▶ WHAT YOU NEED TO DO
Could you transcribe the records below exactly, leaving out every picture?

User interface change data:

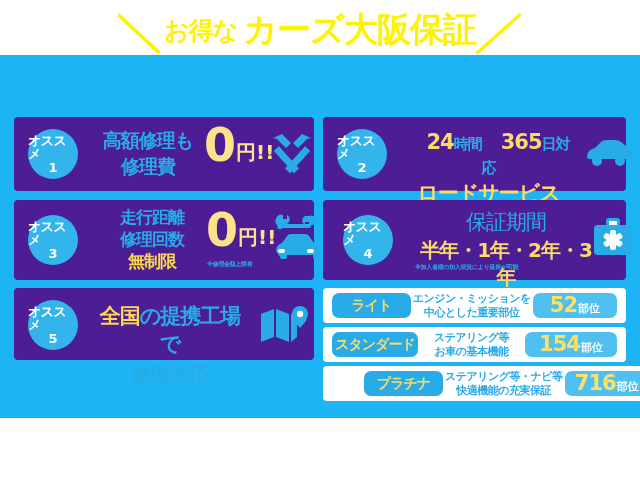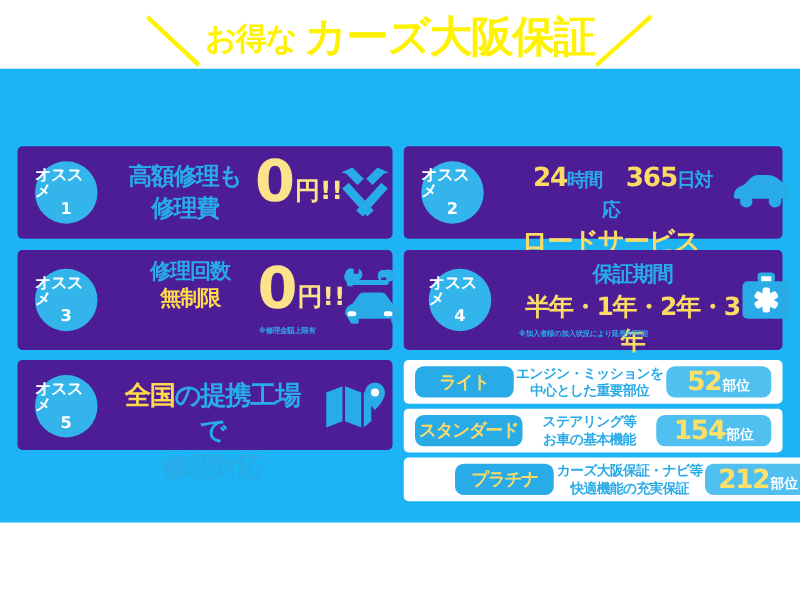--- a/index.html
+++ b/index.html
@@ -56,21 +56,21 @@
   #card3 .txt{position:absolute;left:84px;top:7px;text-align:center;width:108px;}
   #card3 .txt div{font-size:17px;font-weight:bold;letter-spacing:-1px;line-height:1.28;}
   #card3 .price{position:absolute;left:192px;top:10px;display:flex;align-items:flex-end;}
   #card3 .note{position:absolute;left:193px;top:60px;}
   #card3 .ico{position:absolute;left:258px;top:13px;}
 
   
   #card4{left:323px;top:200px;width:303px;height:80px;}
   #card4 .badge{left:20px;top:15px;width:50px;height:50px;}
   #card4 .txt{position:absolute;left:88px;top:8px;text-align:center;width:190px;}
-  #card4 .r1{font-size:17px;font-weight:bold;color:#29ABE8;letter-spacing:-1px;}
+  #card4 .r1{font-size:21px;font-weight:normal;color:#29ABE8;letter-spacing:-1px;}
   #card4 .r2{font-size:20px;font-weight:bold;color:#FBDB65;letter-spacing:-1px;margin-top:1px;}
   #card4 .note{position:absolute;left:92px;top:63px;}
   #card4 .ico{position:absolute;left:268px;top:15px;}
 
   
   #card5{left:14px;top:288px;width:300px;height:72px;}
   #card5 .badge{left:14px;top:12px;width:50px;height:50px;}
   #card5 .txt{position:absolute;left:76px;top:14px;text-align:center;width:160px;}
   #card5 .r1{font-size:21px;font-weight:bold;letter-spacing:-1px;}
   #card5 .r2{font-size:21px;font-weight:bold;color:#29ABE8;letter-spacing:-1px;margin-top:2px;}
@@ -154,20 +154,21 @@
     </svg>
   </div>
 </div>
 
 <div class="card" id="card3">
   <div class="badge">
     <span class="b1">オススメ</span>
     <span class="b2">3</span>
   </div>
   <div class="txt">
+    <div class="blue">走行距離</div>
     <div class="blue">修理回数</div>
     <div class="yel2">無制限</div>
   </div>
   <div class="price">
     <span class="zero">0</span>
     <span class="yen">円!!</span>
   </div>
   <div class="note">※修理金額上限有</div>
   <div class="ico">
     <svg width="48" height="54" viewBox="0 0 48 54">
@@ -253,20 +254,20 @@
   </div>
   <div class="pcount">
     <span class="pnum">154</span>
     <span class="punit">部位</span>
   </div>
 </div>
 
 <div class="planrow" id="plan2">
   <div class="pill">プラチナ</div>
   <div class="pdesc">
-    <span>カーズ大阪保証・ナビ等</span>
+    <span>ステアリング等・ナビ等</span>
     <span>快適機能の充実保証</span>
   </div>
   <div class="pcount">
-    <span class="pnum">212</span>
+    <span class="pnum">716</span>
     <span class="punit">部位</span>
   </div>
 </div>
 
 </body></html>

▶ EXERCISE SOLUTION
--- a/index.html
+++ b/index.html
@@ -56,21 +56,21 @@
   #card3 .txt{position:absolute;left:84px;top:7px;text-align:center;width:108px;}
   #card3 .txt div{font-size:17px;font-weight:bold;letter-spacing:-1px;line-height:1.28;}
   #card3 .price{position:absolute;left:192px;top:10px;display:flex;align-items:flex-end;}
   #card3 .note{position:absolute;left:193px;top:60px;}
   #card3 .ico{position:absolute;left:258px;top:13px;}
 
   
   #card4{left:323px;top:200px;width:303px;height:80px;}
   #card4 .badge{left:20px;top:15px;width:50px;height:50px;}
   #card4 .txt{position:absolute;left:88px;top:8px;text-align:center;width:190px;}
-  #card4 .r1{font-size:17px;font-weight:bold;color:#29ABE8;letter-spacing:-1px;}
+  #card4 .r1{font-size:21px;font-weight:normal;color:#29ABE8;letter-spacing:-1px;}
   #card4 .r2{font-size:20px;font-weight:bold;color:#FBDB65;letter-spacing:-1px;margin-top:1px;}
   #card4 .note{position:absolute;left:92px;top:63px;}
   #card4 .ico{position:absolute;left:268px;top:15px;}
 
   
   #card5{left:14px;top:288px;width:300px;height:72px;}
   #card5 .badge{left:14px;top:12px;width:50px;height:50px;}
   #card5 .txt{position:absolute;left:76px;top:14px;text-align:center;width:160px;}
   #card5 .r1{font-size:21px;font-weight:bold;letter-spacing:-1px;}
   #card5 .r2{font-size:21px;font-weight:bold;color:#29ABE8;letter-spacing:-1px;margin-top:2px;}
@@ -154,20 +154,21 @@
     </svg>
   </div>
 </div>
 
 <div class="card" id="card3">
   <div class="badge">
     <span class="b1">オススメ</span>
     <span class="b2">3</span>
   </div>
   <div class="txt">
+    <div class="blue">走行距離</div>
     <div class="blue">修理回数</div>
     <div class="yel2">無制限</div>
   </div>
   <div class="price">
     <span class="zero">0</span>
     <span class="yen">円!!</span>
   </div>
   <div class="note">※修理金額上限有</div>
   <div class="ico">
     <svg width="48" height="54" viewBox="0 0 48 54">
@@ -253,20 +254,20 @@
   </div>
   <div class="pcount">
     <span class="pnum">154</span>
     <span class="punit">部位</span>
   </div>
 </div>
 
 <div class="planrow" id="plan2">
   <div class="pill">プラチナ</div>
   <div class="pdesc">
-    <span>カーズ大阪保証・ナビ等</span>
+    <span>ステアリング等・ナビ等</span>
     <span>快適機能の充実保証</span>
   </div>
   <div class="pcount">
-    <span class="pnum">212</span>
+    <span class="pnum">716</span>
     <span class="punit">部位</span>
   </div>
 </div>
 
 </body></html>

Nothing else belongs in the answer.